Page:Dumas - Le Chevalier de Maison-Rouge, 1853.djvu/244

Le texte de cette page a été corrigé et est conforme au fac-similé.
214
LE CHEVALIER DE MAISON-ROUGE.

CHAPITRE LIV

la salle des morts.



O n se rappelle que le greffier du Palais avait ouvert à Dixmer ses registres d’écrou, et entretenu avec lui des relations que la présence de madame la greffière rendait fort agréables.

Cet homme, comme on le pense bien, entra dans des terreurs effroyables lorsque vint la révélation du complot de Dixmer.

En effet, il ne s’agissait pas moins pour lui que de paraître complice de son faux collègue, et d’être condamné à mort avec Geneviève.

Fouquier-Tinville l’avait appelé devant lui.

On comprend quel mal s’était donné le pauvre homme pour établir son innocence aux yeux de l’accusateur public ; il y avait réussi, grâce aux aveux de Geneviève, qui établissaient son ignorance des projets de son mari. Il y avait réussi, grâce à la fuite de Dixmer ; il y avait réussi surtout, grâce à l’intérêt de Fouquier-Tinville, qui voulait conserver son administration pure de toute tache.

— Citoyen, avait dit le greffier en se jetant à ses genoux, pardonne-moi, je me suis laissé tromper.

— Citoyen, avait répondu l’accusateur public, un employé de la nation qui se laisse tromper dans des temps comme ceux-ci mérite d’être guillotiné.

— Mais on peut être bête, citoyen, reprit le greffier, qui mourait d’envie d’appeler Fouquier-Tinville monseigneur.

— Bête ou non, reprit le rigide accusateur, nul ne doit se laisser endormir dans son amour pour la République. Les oies du Capitole aussi étaient des bêtes, et cependant elles se sont réveillées pour sauver Rome.

Le greffier n’avait rien à répliquer à un pareil argument ; il poussa un gémissement et attendit.

— Je te pardonne, dit Fouquier. Je te défendrai même, car je ne veux pas qu’un de mes employés soit même soupçonné ; mais souviens-toi qu’au moindre mot qui reviendra à mes oreilles, au moindre souvenir de cette affaire, tu y passeras.

Il n’est pas besoin de dire avec quel empressement et quelle sollicitude le greffier s’en alla trouver les journaux, toujours empressés de dire ce qu’ils savent, et quelquefois ce qu’ils ne savent pas, dussent-ils faire tomber la tête de dix hommes.

Il chercha partout Dixmer pour lui recommander le silence ; mais Dixmer avait tout naturellement changé de domicile et il ne put le retrouver.

Geneviève fut amenée sur le fauteuil des accusés ; mais elle avait déjà déclaré, dans l’instruction, que ni elle ni son mari n’avaient aucun complice.

Aussi, comme il remercia des yeux la pauvre femme quand il la vit passer devant lui pour se rendre au tribunal !

Seulement, comme elle venait de passer, et qu’il était rentré un instant dans le greffe pour y prendre un dossier que réclamait le citoyen Fouquier-Tinville, il vit tout à coup apparaître Dixmer, qui s’avança vers lui d’un pas calme et tranquille.

Cette vision le pétrifia.

— Oh ! fit-il, comme s’il eût aperçu un spectre.

— Est-ce que tu ne me reconnais pas ? demanda le nouvel arrivant.

— Si fait. Tu es le citoyen Durand, ou plutôt le citoyen Dixmer.

— C’est cela.

— Mais tu es mort, citoyen ?

— Pas encore, comme tu vois.

— Je veux dire qu’on va t’arrêter.

— Qui veux-tu qui m’arrête ? Personne ne me connaît.

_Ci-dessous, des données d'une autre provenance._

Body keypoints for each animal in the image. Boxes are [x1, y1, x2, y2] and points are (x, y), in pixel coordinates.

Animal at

— Mais je te connais, moi, et je n’ai qu’un mot à dire pour te faire guillotiner.

— Et moi, je n’ai qu’à en dire deux pour qu’on te guillotine avec moi.

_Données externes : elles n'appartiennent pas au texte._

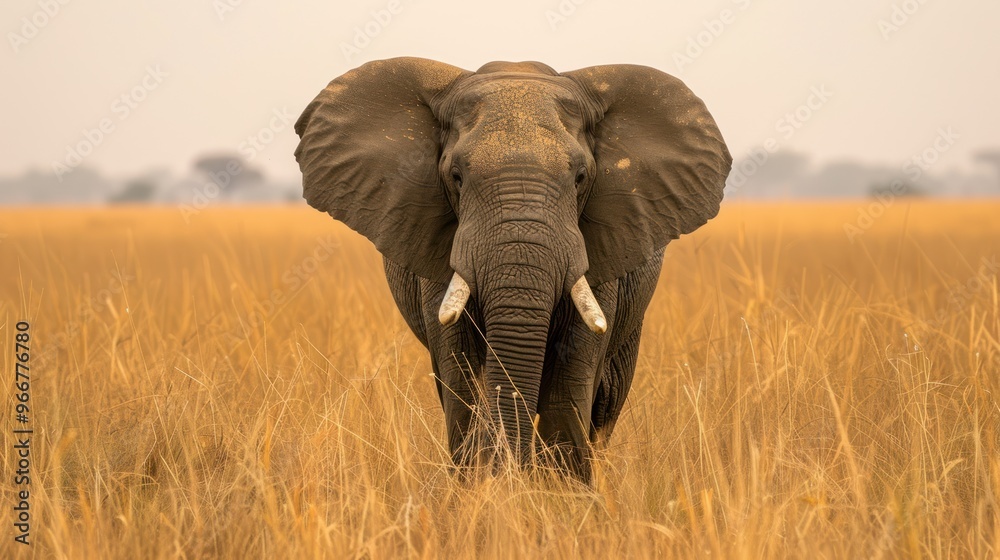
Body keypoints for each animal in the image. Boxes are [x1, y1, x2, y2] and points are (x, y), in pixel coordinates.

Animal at [294, 58, 731, 482]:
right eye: (456, 177)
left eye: (580, 178)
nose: (512, 474)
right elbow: (463, 381)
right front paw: (485, 489)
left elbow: (569, 386)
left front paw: (556, 496)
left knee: (605, 405)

— C’est abominable, ce que tu dis là !

— Non, c’est logique.

— Mais de quoi s’agit-il ? Voyons, parle ! dépêche-toi, car, moins longtemps nous causerons ensemble, moins nous courrons de danger l’un et l’autre.

— Voici. Ma femme va être condamnée, n’est-ce pas ?

— J’en ai grand’peur ! pauvre femme !

— Eh bien, je désire la voir une dernière fois pour lui dire adieu.

— Où cela ?

— Dans la salle des Morts !

— Tu oseras entrer là ?

— Pourquoi pas ?

— Oh ! fit le greffier comme un homme à qui cette seule pensée fait venir la chair de poule.

— Il doit y avoir un moyen ? continua Dixmer.